Dealer pricing varies more than you might expect. The same ungraded 2.5 oz Superman medal ranged from $349 to $400 across dealers we surveyed. On graded coins, the variance is even wider. Checking multiple sources before purchasing is the simplest way to reduce your cost basis.

Character popularity will matter more going forward. Superman and Batman are two of the most universally recognized fictional characters in the world. The 2026 roster — Supergirl, Robin, Green Lantern — and especially the 2027 roster (Batgirl, Aquaman) carry less mainstream name recognition. If you believe secondary market values are driven partly by character appeal, the Year One characters may prove to be the strongest performers in the series.

Frequently Asked Questions

How much is a Superman coin from the US Mint worth right now?
As of April 2026, an ungraded Superman 1 oz silver medal in original packaging trades at approximately $150–$200 on the secondary market. The 2.5 oz silver medal trades at $350–$425 ungraded. The half-ounce gold proof coin’s value tracks closely with gold spot prices and is currently worth upward of $4,000. Graded specimens in MS70 with special labels (First Day of Issue, First Releases) command significantly higher premiums — up to $575 for a 1 oz medal and $649 for a 2.5 oz medal.

Are the Batman and Wonder Woman coins worth less than Superman?
Batman and Wonder Woman products generally trade at comparable or slightly lower prices than their Superman equivalents on the secondary market. Superman benefits from the strongest mainstream name recognition and the first-mover advantage of being the program’s inaugural release. The differences between characters are more pronounced in trading volume than in price — Superman products simply change hands more frequently.

The task - Copy the stretch of the coin-value text from "Dealer pricing varies" through "worth right now?", switching "roster" for "lineup" wherever it occurs. The entries can be ignored.

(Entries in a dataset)
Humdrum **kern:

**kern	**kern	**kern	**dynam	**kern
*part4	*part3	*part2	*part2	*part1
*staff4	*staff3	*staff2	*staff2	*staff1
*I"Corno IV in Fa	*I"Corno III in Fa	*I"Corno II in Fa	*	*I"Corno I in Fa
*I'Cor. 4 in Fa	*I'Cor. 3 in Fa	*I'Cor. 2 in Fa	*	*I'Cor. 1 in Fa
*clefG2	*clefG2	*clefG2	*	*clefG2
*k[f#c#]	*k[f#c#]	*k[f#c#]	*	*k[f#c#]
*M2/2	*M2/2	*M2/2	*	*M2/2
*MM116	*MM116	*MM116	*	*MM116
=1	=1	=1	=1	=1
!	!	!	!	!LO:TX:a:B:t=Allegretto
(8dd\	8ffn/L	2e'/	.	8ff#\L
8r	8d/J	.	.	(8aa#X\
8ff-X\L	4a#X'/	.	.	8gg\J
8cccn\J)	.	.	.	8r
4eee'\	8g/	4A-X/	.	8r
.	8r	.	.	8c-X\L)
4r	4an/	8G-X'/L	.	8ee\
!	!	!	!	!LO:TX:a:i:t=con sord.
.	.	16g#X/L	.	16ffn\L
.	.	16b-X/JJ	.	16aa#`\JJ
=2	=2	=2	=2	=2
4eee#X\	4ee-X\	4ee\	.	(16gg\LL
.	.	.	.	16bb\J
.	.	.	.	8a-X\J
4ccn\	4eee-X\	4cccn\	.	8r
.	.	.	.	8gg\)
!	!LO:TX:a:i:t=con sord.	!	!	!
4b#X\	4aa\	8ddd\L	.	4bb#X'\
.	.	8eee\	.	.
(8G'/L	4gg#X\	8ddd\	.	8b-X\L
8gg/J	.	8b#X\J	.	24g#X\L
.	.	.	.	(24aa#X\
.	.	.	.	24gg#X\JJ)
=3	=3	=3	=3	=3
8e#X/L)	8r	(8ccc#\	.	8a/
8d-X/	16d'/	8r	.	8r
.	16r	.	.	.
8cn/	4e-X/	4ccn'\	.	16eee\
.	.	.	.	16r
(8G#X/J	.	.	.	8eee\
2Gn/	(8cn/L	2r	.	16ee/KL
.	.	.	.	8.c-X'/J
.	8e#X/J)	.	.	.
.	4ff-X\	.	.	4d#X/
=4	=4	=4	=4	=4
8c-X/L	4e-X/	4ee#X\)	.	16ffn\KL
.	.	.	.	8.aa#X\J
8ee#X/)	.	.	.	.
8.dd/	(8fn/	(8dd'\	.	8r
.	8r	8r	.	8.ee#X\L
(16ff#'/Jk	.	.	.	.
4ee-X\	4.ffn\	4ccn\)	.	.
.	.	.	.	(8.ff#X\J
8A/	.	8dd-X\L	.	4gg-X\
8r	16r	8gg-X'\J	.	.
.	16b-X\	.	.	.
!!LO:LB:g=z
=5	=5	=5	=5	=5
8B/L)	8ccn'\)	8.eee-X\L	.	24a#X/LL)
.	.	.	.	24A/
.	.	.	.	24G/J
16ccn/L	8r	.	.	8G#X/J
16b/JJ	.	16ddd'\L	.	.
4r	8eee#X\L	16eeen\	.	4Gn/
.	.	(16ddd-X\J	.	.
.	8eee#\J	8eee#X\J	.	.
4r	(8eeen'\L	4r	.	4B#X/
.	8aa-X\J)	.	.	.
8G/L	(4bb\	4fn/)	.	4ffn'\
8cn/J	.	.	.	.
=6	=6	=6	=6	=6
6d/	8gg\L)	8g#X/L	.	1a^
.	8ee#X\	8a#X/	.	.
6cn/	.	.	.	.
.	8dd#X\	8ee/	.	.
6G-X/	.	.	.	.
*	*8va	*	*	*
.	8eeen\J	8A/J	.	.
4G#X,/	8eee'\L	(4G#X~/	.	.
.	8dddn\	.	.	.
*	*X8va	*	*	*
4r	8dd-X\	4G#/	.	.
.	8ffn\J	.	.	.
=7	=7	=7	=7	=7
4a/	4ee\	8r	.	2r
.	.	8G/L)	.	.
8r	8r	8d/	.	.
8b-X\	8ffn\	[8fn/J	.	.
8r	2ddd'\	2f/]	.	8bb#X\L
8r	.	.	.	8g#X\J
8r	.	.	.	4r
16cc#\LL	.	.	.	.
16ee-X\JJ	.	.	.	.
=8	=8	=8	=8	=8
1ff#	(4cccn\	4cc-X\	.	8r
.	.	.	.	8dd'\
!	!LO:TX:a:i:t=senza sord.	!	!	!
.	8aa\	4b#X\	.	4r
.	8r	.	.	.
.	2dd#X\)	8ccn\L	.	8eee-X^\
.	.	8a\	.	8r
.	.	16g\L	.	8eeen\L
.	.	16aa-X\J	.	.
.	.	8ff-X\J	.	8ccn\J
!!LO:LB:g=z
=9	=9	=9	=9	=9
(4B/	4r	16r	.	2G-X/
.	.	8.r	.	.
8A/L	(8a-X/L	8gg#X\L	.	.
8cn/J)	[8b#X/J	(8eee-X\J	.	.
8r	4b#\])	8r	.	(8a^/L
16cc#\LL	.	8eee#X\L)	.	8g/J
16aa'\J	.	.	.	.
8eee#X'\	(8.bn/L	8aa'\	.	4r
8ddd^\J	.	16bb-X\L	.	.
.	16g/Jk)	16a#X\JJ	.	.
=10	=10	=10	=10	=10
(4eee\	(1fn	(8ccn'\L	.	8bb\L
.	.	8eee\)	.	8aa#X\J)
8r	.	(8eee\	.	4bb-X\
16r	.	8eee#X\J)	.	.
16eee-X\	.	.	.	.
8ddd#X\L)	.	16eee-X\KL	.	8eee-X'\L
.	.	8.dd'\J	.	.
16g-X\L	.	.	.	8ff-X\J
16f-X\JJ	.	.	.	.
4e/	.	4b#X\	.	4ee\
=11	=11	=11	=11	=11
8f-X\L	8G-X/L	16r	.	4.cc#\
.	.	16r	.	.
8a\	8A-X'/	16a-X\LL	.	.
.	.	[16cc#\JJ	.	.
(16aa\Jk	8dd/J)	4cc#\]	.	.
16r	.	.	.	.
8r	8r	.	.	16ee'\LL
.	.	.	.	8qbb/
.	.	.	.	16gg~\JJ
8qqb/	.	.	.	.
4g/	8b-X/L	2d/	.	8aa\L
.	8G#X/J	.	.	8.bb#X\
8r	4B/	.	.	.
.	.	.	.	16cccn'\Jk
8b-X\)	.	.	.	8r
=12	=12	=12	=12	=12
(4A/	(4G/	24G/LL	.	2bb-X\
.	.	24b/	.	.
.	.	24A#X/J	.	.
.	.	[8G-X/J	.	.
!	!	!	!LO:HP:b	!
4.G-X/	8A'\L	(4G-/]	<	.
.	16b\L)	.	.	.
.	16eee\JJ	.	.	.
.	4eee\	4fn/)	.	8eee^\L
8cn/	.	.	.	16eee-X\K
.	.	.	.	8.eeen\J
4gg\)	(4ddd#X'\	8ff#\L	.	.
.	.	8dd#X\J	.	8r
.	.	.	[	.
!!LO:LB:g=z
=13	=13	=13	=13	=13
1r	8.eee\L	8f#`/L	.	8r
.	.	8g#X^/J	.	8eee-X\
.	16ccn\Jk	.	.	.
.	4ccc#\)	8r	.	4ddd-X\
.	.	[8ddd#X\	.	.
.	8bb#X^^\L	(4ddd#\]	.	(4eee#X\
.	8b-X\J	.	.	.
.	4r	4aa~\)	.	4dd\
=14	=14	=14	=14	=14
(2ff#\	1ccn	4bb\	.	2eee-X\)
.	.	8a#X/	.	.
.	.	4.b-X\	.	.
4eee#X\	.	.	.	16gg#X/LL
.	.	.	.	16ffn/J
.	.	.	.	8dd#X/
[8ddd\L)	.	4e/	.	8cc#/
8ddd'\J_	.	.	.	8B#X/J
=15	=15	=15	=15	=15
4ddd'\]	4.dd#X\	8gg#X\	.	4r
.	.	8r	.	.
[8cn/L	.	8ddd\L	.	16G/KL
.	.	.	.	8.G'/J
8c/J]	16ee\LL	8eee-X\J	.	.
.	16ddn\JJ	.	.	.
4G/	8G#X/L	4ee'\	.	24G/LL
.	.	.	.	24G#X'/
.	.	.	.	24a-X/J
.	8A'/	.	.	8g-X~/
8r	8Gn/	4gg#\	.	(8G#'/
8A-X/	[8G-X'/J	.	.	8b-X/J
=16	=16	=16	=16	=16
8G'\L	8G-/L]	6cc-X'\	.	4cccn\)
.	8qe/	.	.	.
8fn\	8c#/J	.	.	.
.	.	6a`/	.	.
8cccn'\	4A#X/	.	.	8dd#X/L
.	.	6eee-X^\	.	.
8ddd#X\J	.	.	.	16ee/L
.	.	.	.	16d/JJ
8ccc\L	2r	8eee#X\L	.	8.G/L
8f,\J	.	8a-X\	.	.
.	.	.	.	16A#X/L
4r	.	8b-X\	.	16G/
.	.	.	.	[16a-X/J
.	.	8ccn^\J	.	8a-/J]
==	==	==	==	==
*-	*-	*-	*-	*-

Exercise result -
Dealer pricing varies more than you might expect. The same ungraded 2.5 oz Superman medal ranged from $349 to $400 across dealers we surveyed. On graded coins, the variance is even wider. Checking multiple sources before purchasing is the simplest way to reduce your cost basis.

Character popularity will matter more going forward. Superman and Batman are two of the most universally recognized fictional characters in the world. The 2026 lineup — Supergirl, Robin, Green Lantern — and especially the 2027 lineup (Batgirl, Aquaman) carry less mainstream name recognition. If you believe secondary market values are driven partly by character appeal, the Year One characters may prove to be the strongest performers in the series.

Frequently Asked Questions

How much is a Superman coin from the US Mint worth right now?